According to the usually spot-on Latino Review, the pair have been brought in by Disney to read for the lead roles in STAR WARS: EPISODE VII, set to be directed by J.J. Abrams with a script by Michael Arndt.
The publication speculates that Hurd-Wood would play the daughter of Princess Leia and Han Solo. Additional actresses will also be vying for the part, representatives for the film have made clear.
The report notes that Pettyfer may be in talks to take on the role of Luke Skywalker’s son – though sources wouldn’t confirm. Ryan Gosling was originally approached, though reportedly turned it down.
As previously reported, the film may have been bumped to December 2015 from its expected (though unconfirmed) May release.
The first film in the series was originally released on May 25, 1977, under the title Star Wars, by 20th Century Fox, and became a worldwide pop culture phenomenon, followed by two sequels, released at three-year intervals. Sixteen years after the release of the trilogy’s final film, the first in a new prequel trilogy of films was released.
The three prequel films were also released at three-year intervals, with the final film of the trilogy released on May 19, 2005. In October 2012, The Walt Disney Company acquired Lucasfilm for $4.05 billion and announced that it would produce three new films, with the first film, Star Wars Episode VII, planned for release in 2015. 20th Century Fox still retains the distribution rights to the first two Star Wars trilogies, owning permanent rights for the original film Episode IV: A New Hope, while holding the rights to Episodes I-III, V and VI until May 2020.
Reactions to the original trilogy were mostly positive, with the last film being considered the weakest, while the prequel trilogy received a more mixed reaction, with most of the praise being for the final movie, according to most review aggregator websites.

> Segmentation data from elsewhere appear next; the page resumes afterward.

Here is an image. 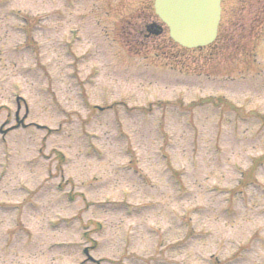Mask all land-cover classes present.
Returning a JSON list of instances; mask_svg holds the SVG:
<instances>
[{
    "label": "rangeland",
    "instance_id": "obj_1",
    "mask_svg": "<svg viewBox=\"0 0 264 264\" xmlns=\"http://www.w3.org/2000/svg\"><path fill=\"white\" fill-rule=\"evenodd\" d=\"M151 6L0 0V126L25 124L0 134V264H264V0H224L213 58L143 38ZM207 96L240 108H185Z\"/></svg>",
    "mask_w": 264,
    "mask_h": 264
},
{
    "label": "water",
    "instance_id": "obj_2",
    "mask_svg": "<svg viewBox=\"0 0 264 264\" xmlns=\"http://www.w3.org/2000/svg\"><path fill=\"white\" fill-rule=\"evenodd\" d=\"M220 0H154L157 15L177 43L192 47L212 40L219 19Z\"/></svg>",
    "mask_w": 264,
    "mask_h": 264
},
{
    "label": "flooded vegetation",
    "instance_id": "obj_3",
    "mask_svg": "<svg viewBox=\"0 0 264 264\" xmlns=\"http://www.w3.org/2000/svg\"><path fill=\"white\" fill-rule=\"evenodd\" d=\"M144 37H147V35H144ZM119 38H120V41L122 40V41L125 42V46L128 47V44H129L130 48L132 49L133 43L130 41L131 40V36L130 37L129 36H119ZM220 39H221V36L217 37V40L214 43H212L211 45L206 46L204 48L190 50L189 53H196L198 57L206 56L207 58H213L214 56H220V55H222L224 53V52L221 51V49H218V46H219L218 42L220 41ZM222 39L225 40V36H222ZM142 50H143L142 48L140 49V48H137V47H133V51L131 50V53L132 52H139V51H142ZM193 55H195V54H193ZM194 69L196 71H198V69H199V71H201V72H206V67L204 65H199V66L197 65ZM204 75L208 76V74H204Z\"/></svg>",
    "mask_w": 264,
    "mask_h": 264
}]
</instances>
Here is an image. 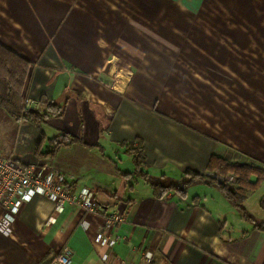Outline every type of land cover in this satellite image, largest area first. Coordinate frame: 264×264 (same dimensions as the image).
Instances as JSON below:
<instances>
[{"label": "crops", "instance_id": "obj_1", "mask_svg": "<svg viewBox=\"0 0 264 264\" xmlns=\"http://www.w3.org/2000/svg\"><path fill=\"white\" fill-rule=\"evenodd\" d=\"M157 38L158 87L155 68H139L157 67L139 55ZM0 44L29 61L24 97L46 101L35 110L66 101L41 125L46 137L83 141L38 158V129L8 115L13 144L0 153L58 169L105 213L125 217L106 228L117 243L104 260L106 247L93 243L102 217L70 205L59 212L36 195L9 232L0 229V264H51L64 251L70 264H264V230L247 221L229 229L202 192L154 197L149 182L122 175L134 166L121 146L142 139L160 181L227 152L264 167V0H0Z\"/></svg>", "mask_w": 264, "mask_h": 264}, {"label": "trees", "instance_id": "obj_2", "mask_svg": "<svg viewBox=\"0 0 264 264\" xmlns=\"http://www.w3.org/2000/svg\"><path fill=\"white\" fill-rule=\"evenodd\" d=\"M29 68V61L0 44V106L14 120L24 119L38 129L40 135L34 145L35 156L53 158L61 148L75 143L82 144L83 141L80 137L65 131H61L53 137H46L41 129V125L48 117L62 115L66 101L62 103L57 100L51 101L42 111L35 109L22 111L24 86ZM41 102L45 103L46 101L42 100ZM96 146L103 152L101 146ZM121 146L124 147L125 153L131 156L134 166L132 171H122V175L132 178L134 182L139 179L149 182L154 197L161 198L170 191L184 197L187 194V189L192 185L213 186L240 212L245 221L264 230V219H258L252 215L244 205L248 196L264 182V167L262 165L247 161L232 162L223 159L221 156L211 155L204 170L191 166L184 167L178 178L181 180L188 178V180L182 181L183 186H177L172 183L163 184L159 178L149 173L142 139L136 137L130 143L122 142ZM230 174L236 177L232 184H229L225 178ZM196 197L194 196L192 200L194 198L196 200ZM259 207L264 212V194L259 199Z\"/></svg>", "mask_w": 264, "mask_h": 264}, {"label": "built area", "instance_id": "obj_3", "mask_svg": "<svg viewBox=\"0 0 264 264\" xmlns=\"http://www.w3.org/2000/svg\"><path fill=\"white\" fill-rule=\"evenodd\" d=\"M29 106L26 99L23 102L22 111L29 110ZM45 171H47L46 165L35 167L24 163L14 155L0 153V206L2 208L0 229L9 232L22 205L36 195H43L55 203V208L59 212L65 206L70 205L105 220V226L99 227L95 232L93 243L106 247L107 251L102 256L106 260L110 249L117 243V238L108 234L106 228L124 222L125 217L120 213H105L91 189L71 188L67 185L65 176L58 169L50 168L47 172ZM152 257V252L145 253L147 261H150ZM51 264H70L68 253L64 251L55 254Z\"/></svg>", "mask_w": 264, "mask_h": 264}, {"label": "rangeland", "instance_id": "obj_4", "mask_svg": "<svg viewBox=\"0 0 264 264\" xmlns=\"http://www.w3.org/2000/svg\"><path fill=\"white\" fill-rule=\"evenodd\" d=\"M144 37H147L146 35H143ZM161 41L160 39L157 38V43L156 45H154L153 49H143L142 47L139 50V55L141 60L142 59H148L147 56L151 58V61H155L154 65H157V67H160L161 71L159 72L158 70H156L157 67H148L147 65L140 64L139 68L140 69H154V71H156V78H155V85L156 87H158L162 80H163V66L161 65L162 63V57L164 54V50H163V45L159 42ZM145 45L147 48L148 42H144L141 43V46ZM151 45V44H150ZM153 55H155L153 57ZM145 57V58H142ZM24 101H26V99L28 100L29 103V107L30 109H35V107H38L39 102L42 105L41 101L45 100L44 98H41V101L37 102V104L32 101L30 98H28L27 96L24 97ZM43 106V105H42ZM44 107V106H43ZM8 119H10V117L8 116V114L6 113V111L3 108H0V152L3 153V150L5 148L8 147V145H12L13 144V140H12V134L10 132V127H9V123H8ZM47 120V119H46ZM223 159H226L228 161H232V162H241L243 160L238 159L237 157H235L234 155H230L227 153H225V155L222 156ZM133 161H130V163L132 164ZM126 164V163H125ZM133 166V165H132ZM131 166V168H132ZM167 174V173H165ZM165 176V175H163ZM225 178H227V182L229 184H232L235 182L236 177L233 176V174H230L229 176H226ZM179 179V180H178ZM188 180V178H183L182 180L180 178L177 177V179L175 178V176H167L164 180L161 179L163 184H174L177 186H183L182 181H186ZM187 196L190 197V200L193 199V197H191L192 195H194L195 192H202V195H205L207 198V202L208 204H212L213 208L215 210V212L218 210V212H220L221 214H223V218L225 219L224 224L225 226H228L229 229L233 230L234 232H242V230L244 229V226H247V222L244 220V218L241 216L240 212L233 206L231 205L228 200L226 198H224V196L221 194V192L213 186H209L206 184H197V185H192L187 189ZM264 193V182L261 184V186L253 193H251L247 200L245 201V207L247 208V210L254 216H256L257 218H264V212L261 210V208L259 207V198L260 196ZM195 200V198H194Z\"/></svg>", "mask_w": 264, "mask_h": 264}]
</instances>
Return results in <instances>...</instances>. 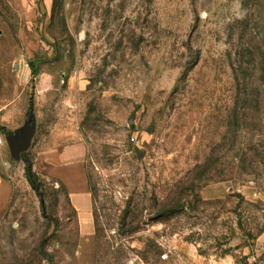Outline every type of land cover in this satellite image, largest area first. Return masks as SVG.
<instances>
[{"label":"rangeland","instance_id":"1","mask_svg":"<svg viewBox=\"0 0 264 264\" xmlns=\"http://www.w3.org/2000/svg\"><path fill=\"white\" fill-rule=\"evenodd\" d=\"M0 15L2 58L24 41L26 64L54 67L94 203L85 236L35 147L39 190L7 153L0 264H264V0H0Z\"/></svg>","mask_w":264,"mask_h":264},{"label":"crops","instance_id":"2","mask_svg":"<svg viewBox=\"0 0 264 264\" xmlns=\"http://www.w3.org/2000/svg\"><path fill=\"white\" fill-rule=\"evenodd\" d=\"M0 35L12 34L0 30ZM13 43L14 50L3 58L0 56V133L6 140L0 145V163L6 160L7 153L11 155L7 137L21 134L32 114L35 132L25 153L35 147L40 158L34 161L43 162L47 177L64 187L80 231L90 235L94 230V203L86 170V146L73 121H63L61 105L65 96L58 97V81L51 69L54 67L33 60L26 64V60H31L26 43L17 40ZM67 85L75 89L79 83L71 77ZM44 127L48 130L42 134Z\"/></svg>","mask_w":264,"mask_h":264},{"label":"water","instance_id":"3","mask_svg":"<svg viewBox=\"0 0 264 264\" xmlns=\"http://www.w3.org/2000/svg\"><path fill=\"white\" fill-rule=\"evenodd\" d=\"M32 122V114H30L28 124L24 128L23 132L17 136L10 135L7 137L11 155L15 160H20L22 158V154H24L30 147L35 132V126Z\"/></svg>","mask_w":264,"mask_h":264},{"label":"trees","instance_id":"4","mask_svg":"<svg viewBox=\"0 0 264 264\" xmlns=\"http://www.w3.org/2000/svg\"><path fill=\"white\" fill-rule=\"evenodd\" d=\"M33 110V101L31 99L30 101V111ZM22 160L25 162V171H26V176L30 184L33 186L34 189L39 190V185L37 183L38 178L36 173L33 171V163L29 159H27L26 153L22 154ZM90 189H91V184H90ZM92 192V189H91ZM93 195V193H92ZM97 232V231H96Z\"/></svg>","mask_w":264,"mask_h":264},{"label":"built area","instance_id":"5","mask_svg":"<svg viewBox=\"0 0 264 264\" xmlns=\"http://www.w3.org/2000/svg\"><path fill=\"white\" fill-rule=\"evenodd\" d=\"M5 141L6 140H5L4 134L3 133H0V145H3Z\"/></svg>","mask_w":264,"mask_h":264}]
</instances>
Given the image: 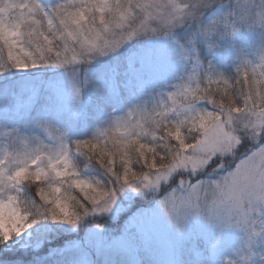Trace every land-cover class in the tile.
<instances>
[{
    "label": "snow or ice",
    "instance_id": "snow-or-ice-1",
    "mask_svg": "<svg viewBox=\"0 0 264 264\" xmlns=\"http://www.w3.org/2000/svg\"><path fill=\"white\" fill-rule=\"evenodd\" d=\"M234 229L220 264H264V0H0V254L217 264Z\"/></svg>",
    "mask_w": 264,
    "mask_h": 264
},
{
    "label": "trees",
    "instance_id": "trees-1",
    "mask_svg": "<svg viewBox=\"0 0 264 264\" xmlns=\"http://www.w3.org/2000/svg\"><path fill=\"white\" fill-rule=\"evenodd\" d=\"M46 3H50L51 0H45ZM236 46L238 48H249L251 46H254L259 43V37L255 33H249L247 31L241 32L238 35L237 40L235 41ZM221 55L213 58L211 55L208 56V59H211L213 63L216 65V67L223 71L224 67L222 66V61L224 59V55L227 54L226 52V44L224 42H221ZM231 68V66H230ZM100 70L99 66H93L92 69H90L91 74H96ZM231 71H234V68H231ZM87 103V100L85 101ZM203 226H197L195 222L190 223L189 225V232H194L198 230V228H202ZM242 238H243V233L239 229L231 230L227 234V243L222 244L220 249L218 251H224L225 253L228 252L230 255V259H234V249H237L242 246ZM5 254H0V255H5V258L0 260V264H15V262L11 259H8L7 256H14L15 252L11 250H5ZM227 254V253H226ZM225 259V258H224Z\"/></svg>",
    "mask_w": 264,
    "mask_h": 264
},
{
    "label": "rangeland",
    "instance_id": "rangeland-1",
    "mask_svg": "<svg viewBox=\"0 0 264 264\" xmlns=\"http://www.w3.org/2000/svg\"><path fill=\"white\" fill-rule=\"evenodd\" d=\"M235 230V229H234ZM227 253V254H226ZM224 252V251H218L217 252V254H216V257H215V259H216V262H217V264H220V262L222 261V260H228V259H230L229 257H230V255H229V253L228 252ZM225 258V259H224Z\"/></svg>",
    "mask_w": 264,
    "mask_h": 264
}]
</instances>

All six of the main films in the series were also nominated for or won Academy Awards.
All of the main films have been box office successes, with the overall box office revenue generated by the Star Wars films (including the theatrical Star Wars: The Clone Wars) totalling $4.49 billion, making it the third-highest-grossing film series. The success has also led to multiple re-releases in theaters for the series.